European Commission President Jose Manuel Barroso said
Ukraine’s call for three-way talks on the trade pact between
Ukraine, the EU and Russia was unacceptable.

“The times of limited sovereignty are over in Europe,” he
told a news conference after the summit.

Yanukovich’s decision to walk away from the EU deal has
brought thousands of protesters onto the streets of Kyiv.

Silence fell over about 400 pro-Europe protesters in Kyiv’s
Independence Square when news was announced from Vilnius that
Ukraine had not signed the agreement. Demonstrators then began
chanting “Coward! Coward!” – a reference to Yanukovich.

“I have no words,” said Yuri Litonchenko, 29, wiping away
tears. “I wanted our country to get out from under the thumb of
the people running it.”

By the end of the day, the numbers in the square, theatre of
the Orange Revolution of 2004-5 that thwarted Yanukovich’s first
presidential bid, had swelled to nearly 10,000.

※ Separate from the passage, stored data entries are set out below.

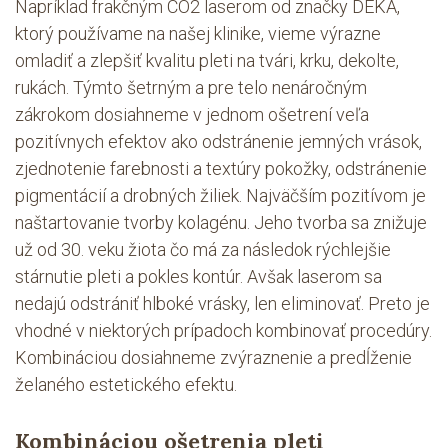
Napríklad frakčným CO2 laserom od značky DEKA,
ktorý používame na našej klinike, vieme výrazne
omladiť a zlepšiť kvalitu pleti na tvári, krku, dekolte,
rukách. Týmto šetrným a pre telo nenáročným
zákrokom dosiahneme v jednom ošetrení veľa
pozitívnych efektov ako odstránenie jemných vrások,
zjednotenie farebnosti a textúry pokožky, odstránenie
pigmentácií a drobných žiliek. Najväčším pozitívom je
naštartovanie tvorby kolagénu. Jeho tvorba sa znižuje
už od 30. veku žiota čo má za následok rýchlejšie
stárnutie pleti a pokles kontúr. Avšak laserom sa
nedajú odstrániť hlboké vrásky, len eliminovať. Preto je
vhodné v niektorých prípadoch kombinovať procedúry.
Kombináciou dosiahneme zvýraznenie a predĺženie
želaného estetického efektu.
Kombináciou ošetrenia pleti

In a brief episode of violence late in the evening, at least
four people were beaten by police, including a Reuters cameraman
and a Reuters photographer, who was bloodied by blows to the
head.

The scuffle occurred as police tried to remove passersby
near Independence Square to clear a pro-EU demonstrator’s
vehicle from the road. Protesters instead crowded around the
vehicle.

Earlier, some 3,000-4,000 Yanukovich supporters, many bussed
in from his Russian-speaking strongholds in eastern Ukraine,
took to a square 150 metres (500 feet) away to hail his move as
a favour to Ukrainian producers.

Several Ukrainian opposition leaders, including former boxer
Vitaly Klitschko, told a news conference in Vilnius that they
would sign the agreement with the EU if elected.

ECONOMIC BOOST

EU leaders said a trade pact would boost Ukraine’s economy
by more than 6 percent and save Ukrainian business 500 million
euros a year in import duties.

Having failed to include Ukraine’s 46 million people in its
project to build influence in eastern Europe and the southern
Caucasus, the EU nevertheless initialled political association
agreements with two other former Soviet republics: Georgia and
Moldova. The pacts should be signed formally in around a year.

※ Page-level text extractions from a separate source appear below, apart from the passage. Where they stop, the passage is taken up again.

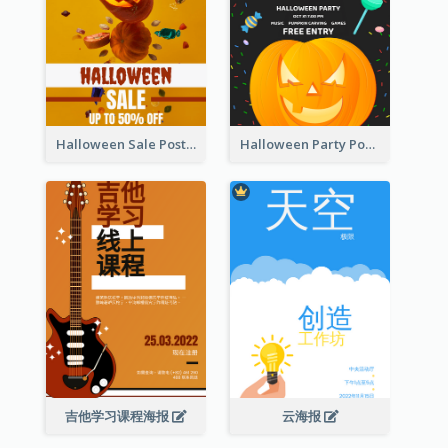
Halloween Sale Poster
Halloween Party Poster
吉他学习课程海报
云海报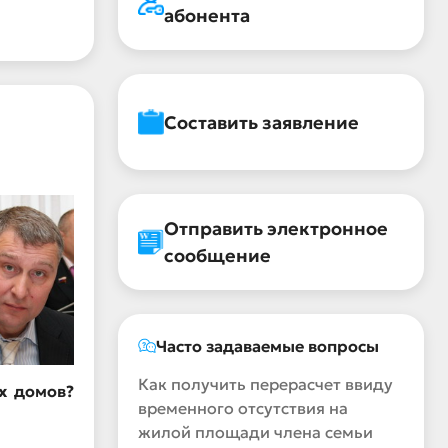
абонента
Составить заявление
Отправить электронное
сообщение
Часто задаваемые вопросы
Как получить перерасчет ввиду
х домов?
временного отсутствия на
жилой площади члена семьи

Ukraine, with its mineral riches, large land mass bordering
four EU member states and annual output of more than $300
billion, is an attractive trading partner to both Moscow and
Brussels.

However, it has heavy financing needs in the coming 18
months and must find more than $17 billion next year to meet gas
bills and debt repayments.

Russia, keen to maintain its grip over the former Soviet
republics that it considers part of its sphere of influence,
wants Kyiv to join the Russian-led trade bloc and had put heavy
pressure on Yanukovich not to sign the pact with the EU.

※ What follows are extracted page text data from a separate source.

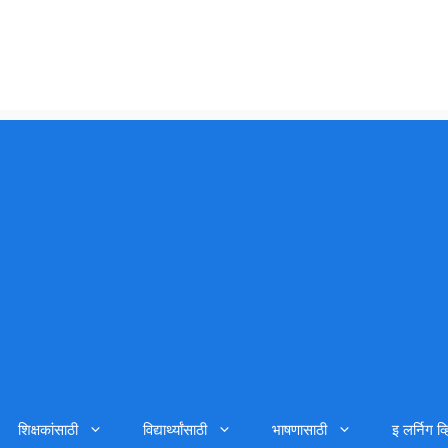
शिक्षकांसाठी
विद्यार्थ्यांसाठी
भाषणासाठी
इ लर्निग व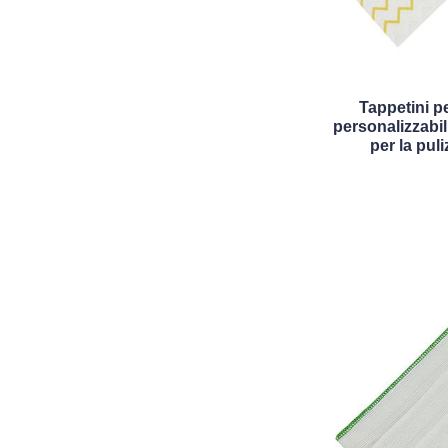
Tappetini 
personalizzabil
per la puli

In Thursday’s lower-level talks, the EU offered technical
help to meet conditions for IMF assistance, and suggested that
new EU aid money could be put on the table.

Among its conditions for a deal, the EU had asked that
Ukraine tackle the issue of “selective justice”, an implicit
demand that it address the fate of jailed former prime minister
Yulia Tymoshenko, Yanukovich’s rival. She declared a hunger
strike on Monday over the failure to sign the agreement.